Des conduites d'égouts souvent vieillissantes, qui subissent autant de violence de la part de celles et ceux qu’elles devraient aider au niveau de l'amélioration des conditions sanitaires et environnementales. En  dehors des problèmes de capacité insuffisante à cause des questions démographiques, des possibilités d’infiltration et d’exfiltration des eaux dans les conduites,   des racines et de bas-fonds, et d’autres impacts qui fragilisent les structures lors de la construction et la maintenance,  des mouvements humains et géologiques, le manque de ressources (humaines, financières matérielles et d'équipement) dont dispose l’État central et les mairies pour établir une politique rationnelle et durable de gestion des déchets et des eaux usées ne permet pas de protéger ces égouts qui deviennent des déchèteries à ciel ouvert, et des miroirs pour apprécier la beauté de nos quartiers et la solidarité collective dans le mal.  

Devant l’urgence de sauver ou de protéger  le corps social inconscient et naïf, de ces maladies de toutes sortes, et des violences urbaines qu'il subisse,  les citoyens les plus avisés qui résident dans les grandes villes, en particulier, les administrations communales et l’État central devraient s’organiser pour définir et imposer une charte communale  de responsabilité écologique pour chaque ville du pays. 

Destinée à une meilleure gestion des déchets et des eaux usées pour les habitants et les familles évoluant dans les quartiers résidentiels, l’ensemble des espaces publics et de transportations, les établissements qui composent le système éducatif, les différentes entités religieuses, les commerciaux et tous les bureaux dans l’administration publique haïtienne, cette charte serait un contrat entre l'ensemble des Habitants pour l'application des meilleures pratiques environnementales et  sanitaires.  

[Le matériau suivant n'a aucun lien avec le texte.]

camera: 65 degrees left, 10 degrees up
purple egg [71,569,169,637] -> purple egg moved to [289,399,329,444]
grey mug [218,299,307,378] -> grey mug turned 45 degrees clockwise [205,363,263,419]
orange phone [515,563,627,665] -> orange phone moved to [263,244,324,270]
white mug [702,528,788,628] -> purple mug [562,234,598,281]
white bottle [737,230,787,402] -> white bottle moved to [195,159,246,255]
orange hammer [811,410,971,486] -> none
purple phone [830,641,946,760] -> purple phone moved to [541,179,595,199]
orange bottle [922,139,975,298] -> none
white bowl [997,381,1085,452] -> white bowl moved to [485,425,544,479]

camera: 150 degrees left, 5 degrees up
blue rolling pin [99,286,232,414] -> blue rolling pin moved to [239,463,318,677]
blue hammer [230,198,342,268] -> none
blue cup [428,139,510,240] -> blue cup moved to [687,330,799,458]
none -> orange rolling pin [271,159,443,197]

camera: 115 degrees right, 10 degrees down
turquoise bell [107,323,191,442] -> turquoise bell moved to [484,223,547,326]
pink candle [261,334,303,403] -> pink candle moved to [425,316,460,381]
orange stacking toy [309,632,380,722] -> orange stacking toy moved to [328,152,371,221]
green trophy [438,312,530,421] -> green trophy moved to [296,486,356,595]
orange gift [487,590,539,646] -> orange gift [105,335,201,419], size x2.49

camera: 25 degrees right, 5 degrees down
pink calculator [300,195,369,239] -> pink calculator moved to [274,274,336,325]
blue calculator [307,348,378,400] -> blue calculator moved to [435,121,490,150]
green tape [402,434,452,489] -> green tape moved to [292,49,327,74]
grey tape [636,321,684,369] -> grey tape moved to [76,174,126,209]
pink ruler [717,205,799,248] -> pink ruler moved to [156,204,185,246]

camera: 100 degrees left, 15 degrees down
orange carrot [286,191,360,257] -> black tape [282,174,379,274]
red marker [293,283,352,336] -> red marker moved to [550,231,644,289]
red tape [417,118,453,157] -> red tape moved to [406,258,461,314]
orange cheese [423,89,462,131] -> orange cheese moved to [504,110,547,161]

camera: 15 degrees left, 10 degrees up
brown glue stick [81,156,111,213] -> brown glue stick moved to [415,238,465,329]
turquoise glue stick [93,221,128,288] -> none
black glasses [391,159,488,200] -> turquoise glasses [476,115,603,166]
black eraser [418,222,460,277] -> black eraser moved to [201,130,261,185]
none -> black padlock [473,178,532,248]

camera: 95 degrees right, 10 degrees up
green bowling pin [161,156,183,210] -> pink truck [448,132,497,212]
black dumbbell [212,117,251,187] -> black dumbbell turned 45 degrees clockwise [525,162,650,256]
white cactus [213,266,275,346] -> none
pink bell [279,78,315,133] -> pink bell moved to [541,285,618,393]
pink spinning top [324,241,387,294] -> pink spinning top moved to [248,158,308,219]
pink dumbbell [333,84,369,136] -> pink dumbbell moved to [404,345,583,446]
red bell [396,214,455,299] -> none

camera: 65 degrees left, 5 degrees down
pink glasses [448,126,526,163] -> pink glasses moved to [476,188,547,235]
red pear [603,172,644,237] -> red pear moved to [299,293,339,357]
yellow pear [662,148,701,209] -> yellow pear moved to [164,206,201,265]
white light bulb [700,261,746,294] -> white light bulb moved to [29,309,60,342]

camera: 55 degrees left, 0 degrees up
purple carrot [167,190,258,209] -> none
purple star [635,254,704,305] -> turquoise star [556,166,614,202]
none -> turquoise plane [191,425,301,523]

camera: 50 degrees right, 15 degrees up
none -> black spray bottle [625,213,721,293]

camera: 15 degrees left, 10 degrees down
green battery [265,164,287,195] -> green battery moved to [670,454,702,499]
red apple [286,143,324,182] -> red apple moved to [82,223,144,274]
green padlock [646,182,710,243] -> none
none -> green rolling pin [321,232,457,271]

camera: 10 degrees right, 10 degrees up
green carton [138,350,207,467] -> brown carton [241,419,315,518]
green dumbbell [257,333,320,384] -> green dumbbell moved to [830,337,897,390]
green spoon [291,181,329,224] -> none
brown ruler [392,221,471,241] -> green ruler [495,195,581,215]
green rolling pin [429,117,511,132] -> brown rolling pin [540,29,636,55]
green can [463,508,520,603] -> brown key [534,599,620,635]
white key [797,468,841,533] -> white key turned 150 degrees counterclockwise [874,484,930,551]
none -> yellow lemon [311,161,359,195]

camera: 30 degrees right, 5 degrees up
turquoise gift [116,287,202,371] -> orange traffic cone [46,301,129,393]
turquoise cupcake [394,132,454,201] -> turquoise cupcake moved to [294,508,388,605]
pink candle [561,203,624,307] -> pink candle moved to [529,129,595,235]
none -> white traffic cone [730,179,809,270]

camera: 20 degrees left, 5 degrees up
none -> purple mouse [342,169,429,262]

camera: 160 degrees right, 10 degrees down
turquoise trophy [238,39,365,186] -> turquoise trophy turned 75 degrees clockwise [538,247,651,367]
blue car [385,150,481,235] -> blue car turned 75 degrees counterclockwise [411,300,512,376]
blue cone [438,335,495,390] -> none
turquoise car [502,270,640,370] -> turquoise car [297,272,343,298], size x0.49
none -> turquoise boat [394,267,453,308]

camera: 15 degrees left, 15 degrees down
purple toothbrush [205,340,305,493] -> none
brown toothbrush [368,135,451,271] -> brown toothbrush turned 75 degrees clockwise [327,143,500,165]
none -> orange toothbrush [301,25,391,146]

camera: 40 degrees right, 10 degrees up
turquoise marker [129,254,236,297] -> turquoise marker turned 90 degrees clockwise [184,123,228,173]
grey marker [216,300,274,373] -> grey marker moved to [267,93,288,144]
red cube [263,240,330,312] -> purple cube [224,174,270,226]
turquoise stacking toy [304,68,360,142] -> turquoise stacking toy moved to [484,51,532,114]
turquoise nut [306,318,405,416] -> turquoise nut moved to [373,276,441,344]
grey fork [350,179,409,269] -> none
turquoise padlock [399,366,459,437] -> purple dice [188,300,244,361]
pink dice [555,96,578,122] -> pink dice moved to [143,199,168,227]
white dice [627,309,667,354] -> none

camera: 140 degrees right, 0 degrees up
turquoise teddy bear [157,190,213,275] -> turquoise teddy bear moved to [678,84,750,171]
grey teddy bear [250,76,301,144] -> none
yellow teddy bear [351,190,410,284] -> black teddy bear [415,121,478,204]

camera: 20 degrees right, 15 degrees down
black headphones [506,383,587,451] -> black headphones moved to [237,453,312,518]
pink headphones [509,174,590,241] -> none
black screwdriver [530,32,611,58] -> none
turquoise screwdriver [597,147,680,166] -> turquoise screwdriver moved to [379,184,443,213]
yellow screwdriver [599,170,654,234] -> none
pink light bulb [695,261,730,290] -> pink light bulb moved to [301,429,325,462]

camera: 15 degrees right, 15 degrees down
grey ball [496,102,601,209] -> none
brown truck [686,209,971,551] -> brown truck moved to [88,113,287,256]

Dans l'impossibilité de demander aux citoyens et aux familles de donner ce qu’ils n’ont pas, l’ouverture de l'année académique devrait s’accompagner d’une campagne d'éducation à l’environnement au sein des écoles, afin de permettre aux élèves et leurs parents de mieux s’approprier des connaissances environnementales et des compétences écologiques basiques et indispensables pour pouvoir afficher des comportements écologiques et sanitaires, citoyennes et sociales, plus responsables, valorisants et respectueux envers les habitants, et l’image de chaque quartier.